5ème ballet pour l’Opéra de Paris, Dante [700 ans de la mort en 2023] inspire à Wayne Mc Gregor, l’une de ses chorégraphies les mieux inspirées, ambitieuse, « The Dante Project » suit le poète Florentin à travers les 3 mondes de La Divine Comédie soit Enfer, Purgatoire, Paradis ; claire allégorie de la condition et du destin de l’humanité dans une vision christique. Voire romantique déjà comme l’indique très pertinemment le tableau de Delacroix au Louvre [La barque de Dante aux Enfers].
Cette vision anniversaire est d’autant plus revivifiée que la musique sublime du génial Thomas Adès la hisse au plus haut niveau de suggestion poétique, de caractérisation dramatique. Créé il y a 2 ans à Londres [Covent Garden, Royal BALLET 2021, dont McGregor est artiste créateur en résidence, qui est le coordonnateur artistique de la Biennale de Venise pour la danse] « The Dante Project » s’accomplit à Paris après 4 créations in loco: Genus [2007] , L’Anatomie de la sensation [2011], Alea Sands (2015) et Tree of codes [2017].

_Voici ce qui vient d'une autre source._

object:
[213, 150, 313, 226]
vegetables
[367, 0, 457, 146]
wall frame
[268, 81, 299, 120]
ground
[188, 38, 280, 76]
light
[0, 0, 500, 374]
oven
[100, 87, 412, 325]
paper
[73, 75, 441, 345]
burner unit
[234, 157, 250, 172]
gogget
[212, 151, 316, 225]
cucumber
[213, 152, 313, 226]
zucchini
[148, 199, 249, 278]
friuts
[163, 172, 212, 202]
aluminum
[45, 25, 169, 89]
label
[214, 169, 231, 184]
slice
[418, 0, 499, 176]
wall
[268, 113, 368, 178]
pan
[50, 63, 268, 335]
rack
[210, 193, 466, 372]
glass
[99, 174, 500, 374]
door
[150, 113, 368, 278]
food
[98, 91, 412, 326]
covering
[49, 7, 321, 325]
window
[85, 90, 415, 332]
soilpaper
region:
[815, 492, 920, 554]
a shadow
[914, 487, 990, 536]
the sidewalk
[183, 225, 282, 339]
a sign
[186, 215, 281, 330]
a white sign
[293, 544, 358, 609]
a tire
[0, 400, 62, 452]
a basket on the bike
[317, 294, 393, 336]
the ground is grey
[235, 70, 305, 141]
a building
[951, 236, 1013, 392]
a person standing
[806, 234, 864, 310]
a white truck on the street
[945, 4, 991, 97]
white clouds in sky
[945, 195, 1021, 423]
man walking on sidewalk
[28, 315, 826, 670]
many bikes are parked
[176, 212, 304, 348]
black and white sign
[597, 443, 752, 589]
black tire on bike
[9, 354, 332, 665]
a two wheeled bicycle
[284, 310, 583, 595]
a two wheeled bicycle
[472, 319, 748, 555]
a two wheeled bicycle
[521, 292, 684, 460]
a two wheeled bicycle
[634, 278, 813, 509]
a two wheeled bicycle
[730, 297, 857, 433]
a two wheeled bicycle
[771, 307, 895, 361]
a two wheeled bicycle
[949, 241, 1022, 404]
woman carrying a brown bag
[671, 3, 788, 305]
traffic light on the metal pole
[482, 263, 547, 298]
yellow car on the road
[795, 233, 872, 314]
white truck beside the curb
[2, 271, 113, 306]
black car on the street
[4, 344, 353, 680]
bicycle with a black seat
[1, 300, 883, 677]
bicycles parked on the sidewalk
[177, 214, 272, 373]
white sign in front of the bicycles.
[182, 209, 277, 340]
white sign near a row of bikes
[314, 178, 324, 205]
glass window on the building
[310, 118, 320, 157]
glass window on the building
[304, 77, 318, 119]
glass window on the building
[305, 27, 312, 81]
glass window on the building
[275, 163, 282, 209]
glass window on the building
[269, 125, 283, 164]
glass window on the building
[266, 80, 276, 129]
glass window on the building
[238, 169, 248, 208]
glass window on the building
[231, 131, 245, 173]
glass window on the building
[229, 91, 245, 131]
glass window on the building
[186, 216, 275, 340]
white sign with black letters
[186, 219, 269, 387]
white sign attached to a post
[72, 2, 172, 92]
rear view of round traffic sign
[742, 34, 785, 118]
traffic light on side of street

Pour les 700 ans de la mort de Dante…
Flamboyance fantastique du Dante Project
de McGregor et Thomas Adès à Garnier
L’Enfer est sans surprise, sombre caverne ample, visuellement marquée par la projection par un miroir d’une toile peinte de montagnes grises et noires, donc aux sommets inversés, où les êtres étranges tâchetés de blanc répondent visuellement au fond de scène dessiné contrasté, craie sur fond noir par la décoratrice Tacita Dean requise aussi pour les costumes (déjà vus).
Dante, Germain Louvet, fluide et svelte, suit son guide Virgile, Irek Mukhamedov, pilier solide, [maître de ballet de la compagnie McGregor].
Passent les ombres errantes, maudites, condamnées à lerrance dans les cercles infernaux sans que Dante le poète ne puisse leur venir en aide : Silvia Saint-Martin, Marc Moreau ; puis surtout le remarque duo donne composé par la relève, Guillaume Diop et Bleuenn Batistoni qui incarnent les amants assassinés, Paolo et Francesca.
Le cercle suivant est celui des suicidés perdus, âmes démunies [Didon et Enée : Hohyun Kang et Pablo Legasa] ; les haineux affrontés [Héloïse Bourdon et Naïs Duboscq] ; les devins [Hugo Vigliotti et Jack Gasztowtt] mauvais, opiniâtres…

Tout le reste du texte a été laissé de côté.